> _任務要求 1_
請將《金陵十三釵》影評中從“中國的抗日敘事已經汗牛充棟,《金陵十三釵”到“美國為代表的西方/男主人公。”的這一段原樣重抄一遍。
> _任務要求 2_
請根據《金陵十三釵》影評回答下列問題:
(a) 影評認為這部影片的突破在於什麼?
(b) 影片以什麼人作為主人公?
(c) 影片的故事空間設置在什麼地方?
> _任務要求 3_
請列出《金陵十三釵》影評所說被編織在反抗與拯救故事中的全部衝突類型。

> _閱讀摘錄_
━━━━━━━━━━━━━━━━━━━━━━━━━━━━━━

無限真神

金陵十三釵——影評

從“姬百合”到“十三釵”

——中國和日本戰爭電影之比

中國的抗日敘事已經汗牛充棟,《金陵十三釵》的突破在於人物譜係的多元化,在這部影片的肖像學圖譜裏,能夠看到多國電影二戰敘事的基因,也能看到以往抗日敘事的延伸和進化。創作者花費心思利用既有的肖像學傳統,頗為討巧地將種族、階層、性別等多重衝突編織在一個關於反抗與拯救的故事當中。最難得的是,敘事折射出了中國抗日戰爭時期的現代性狀況,這一點恰是以往很多抗日敘事所忽略的。

《金陵十三釵》以一名白人男性作為主人公,將故事空間設置在代表西方/現代文明的教堂,兩組對位的女性人物——女學生和妓女,分別以教育/正途和商品化/邪路的方式融入中國現代化進程,而她們的現代性體驗因日本攻入南京這一災難而中斷了,這恰是中國國家命運的縮影——初具雛形的現代化進程被侵略戰爭破壞,在當時唯一能夠依賴的便是居高臨下的盟友——以美國為代表的西方/男主人公。

━━━━━━━━━━━━━━━━━━━━━━━━━━━━━━

> _資料來源_
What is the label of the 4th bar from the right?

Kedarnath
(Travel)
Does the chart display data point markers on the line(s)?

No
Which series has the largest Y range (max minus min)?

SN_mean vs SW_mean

━━━━━━━━━━━━━━━━━━━━━━━━━━━━━━

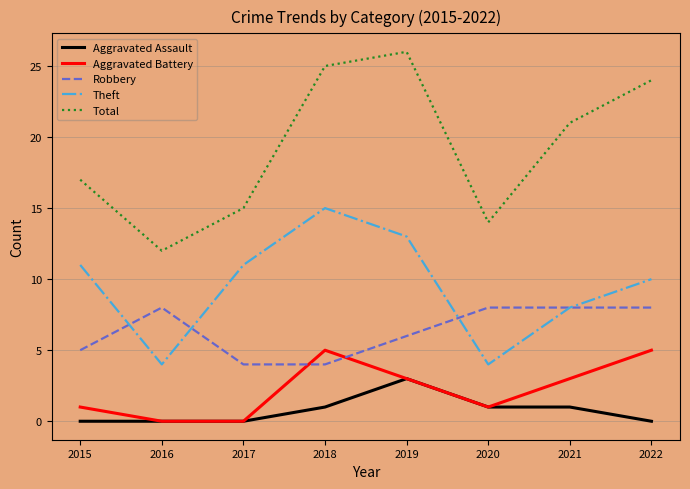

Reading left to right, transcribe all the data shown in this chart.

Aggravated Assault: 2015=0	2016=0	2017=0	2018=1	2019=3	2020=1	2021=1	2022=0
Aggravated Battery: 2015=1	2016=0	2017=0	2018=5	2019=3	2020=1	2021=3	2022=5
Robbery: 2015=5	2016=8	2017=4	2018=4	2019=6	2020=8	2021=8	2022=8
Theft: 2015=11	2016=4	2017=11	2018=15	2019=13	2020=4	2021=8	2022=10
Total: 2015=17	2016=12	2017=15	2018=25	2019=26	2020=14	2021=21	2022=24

━━━━━━━━━━━━━━━━━━━━━━━━━━━━━━

> _答案 1_
中國的抗日敘事已經汗牛充棟,《金陵十三釵》的突破在於人物譜係的多元化,在這部影片的肖像學圖譜裏,能夠看到多國電影二戰敘事的基因,也能看到以往抗日敘事的延伸和進化。創作者花費心思利用既有的肖像學傳統,頗為討巧地將種族、階層、性別等多重衝突編織在一個關於反抗與拯救的故事當中。最難得的是,敘事折射出了中國抗日戰爭時期的現代性狀況,這一點恰是以往很多抗日敘事所忽略的。

《金陵十三釵》以一名白人男性作為主人公,將故事空間設置在代表西方/現代文明的教堂,兩組對位的女性人物——女學生和妓女,分別以教育/正途和商品化/邪路的方式融入中國現代化進程,而她們的現代性體驗因日本攻入南京這一災難而中斷了,這恰是中國國家命運的縮影——初具雛形的現代化進程被侵略戰爭破壞,在當時唯一能夠依賴的便是居高臨下的盟友——以美國為代表的西方/男主人公。

> _答案 2_
(a) 人物譜係的多元化。
(b) 一名白人男性。
(c) 代表西方/現代文明的教堂。

> _答案 3_
種族、階層、性別